# Volumes of Cones or Cylinders on Equal Bases are in Same Ratio as Heights

## Theorem

In the words of Euclid:

Cones and cylinders which are on equal bases are to one another as their heights.

## Proof

Let $EB$ and $FD$ be cylinders on equal bases, the circles $AB$ and $CD$.

It is to be shown that:

$EB : FD = GH : KL$

where $GH$ and $KL$ are the axes of $GH$ and $KL$.

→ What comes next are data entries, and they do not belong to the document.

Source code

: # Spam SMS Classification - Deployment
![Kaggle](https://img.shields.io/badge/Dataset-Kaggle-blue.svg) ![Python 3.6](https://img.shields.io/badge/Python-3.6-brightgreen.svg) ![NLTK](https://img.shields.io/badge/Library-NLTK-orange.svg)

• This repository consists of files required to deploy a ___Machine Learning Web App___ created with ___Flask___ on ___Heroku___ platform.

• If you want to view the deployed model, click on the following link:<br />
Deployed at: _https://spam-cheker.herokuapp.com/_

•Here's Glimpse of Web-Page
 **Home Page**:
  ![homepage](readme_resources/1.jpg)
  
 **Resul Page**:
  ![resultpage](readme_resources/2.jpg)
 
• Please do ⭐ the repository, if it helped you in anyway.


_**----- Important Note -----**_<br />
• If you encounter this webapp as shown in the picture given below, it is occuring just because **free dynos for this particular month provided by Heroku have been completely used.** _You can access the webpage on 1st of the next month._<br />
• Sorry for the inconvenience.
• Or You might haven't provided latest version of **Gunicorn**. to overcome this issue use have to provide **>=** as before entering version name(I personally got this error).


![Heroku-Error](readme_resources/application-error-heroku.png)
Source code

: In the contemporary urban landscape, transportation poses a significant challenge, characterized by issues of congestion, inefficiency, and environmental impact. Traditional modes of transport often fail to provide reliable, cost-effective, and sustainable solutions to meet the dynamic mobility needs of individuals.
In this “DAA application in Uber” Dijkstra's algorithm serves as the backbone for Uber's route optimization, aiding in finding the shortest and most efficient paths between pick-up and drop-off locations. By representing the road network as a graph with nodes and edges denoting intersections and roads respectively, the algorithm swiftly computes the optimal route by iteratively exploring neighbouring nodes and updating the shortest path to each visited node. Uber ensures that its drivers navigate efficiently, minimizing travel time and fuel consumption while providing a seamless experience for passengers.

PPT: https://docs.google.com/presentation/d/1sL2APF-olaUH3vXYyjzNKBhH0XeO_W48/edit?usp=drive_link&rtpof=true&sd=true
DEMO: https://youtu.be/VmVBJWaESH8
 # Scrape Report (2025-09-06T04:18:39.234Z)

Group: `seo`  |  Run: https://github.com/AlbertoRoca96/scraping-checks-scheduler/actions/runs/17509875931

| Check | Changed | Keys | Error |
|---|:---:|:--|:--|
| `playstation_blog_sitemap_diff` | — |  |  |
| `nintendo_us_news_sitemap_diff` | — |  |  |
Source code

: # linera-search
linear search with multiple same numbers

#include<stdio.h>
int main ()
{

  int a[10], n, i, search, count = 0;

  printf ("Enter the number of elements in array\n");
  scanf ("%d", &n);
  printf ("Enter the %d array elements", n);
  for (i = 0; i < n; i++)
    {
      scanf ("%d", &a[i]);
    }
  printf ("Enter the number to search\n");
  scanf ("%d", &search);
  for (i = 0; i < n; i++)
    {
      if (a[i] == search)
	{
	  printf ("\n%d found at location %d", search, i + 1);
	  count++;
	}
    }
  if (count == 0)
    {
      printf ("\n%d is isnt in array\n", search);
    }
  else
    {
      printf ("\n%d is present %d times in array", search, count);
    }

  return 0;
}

Let the axis $KL$ be produced to the point $N$.

Let $LN = GH$.

Let the cylinder $CM$ be described about the axis $LN$.

We have that:

$EB$ and $CM$ have the same height

and

$EB$ and $CM$ are on equal bases.
$EB$ and $CM$ are equal.

We have that the cylinder $FM$ has been cut by the plane $CD$ which is parallel to its bases.

$CM : FD = LN : KL$

But:

$CM = EB$

and:

$LN = GH$

Therefore:

$EB : FD = GH : KL$
$EB : FD = ABG : CDK$

where $ABG$ and $CDK$ are cones whose bases are $AB$ and $CD$ and whose apices are $G$ and $K$.

Therefore:

$GH : KL = ABG : CDK$

and:

$GH : KL = EB : FD$

$\blacksquare$

## Historical Note

This proof is Proposition $14$ of Book $\text{XII}$ of Euclid's The Elements.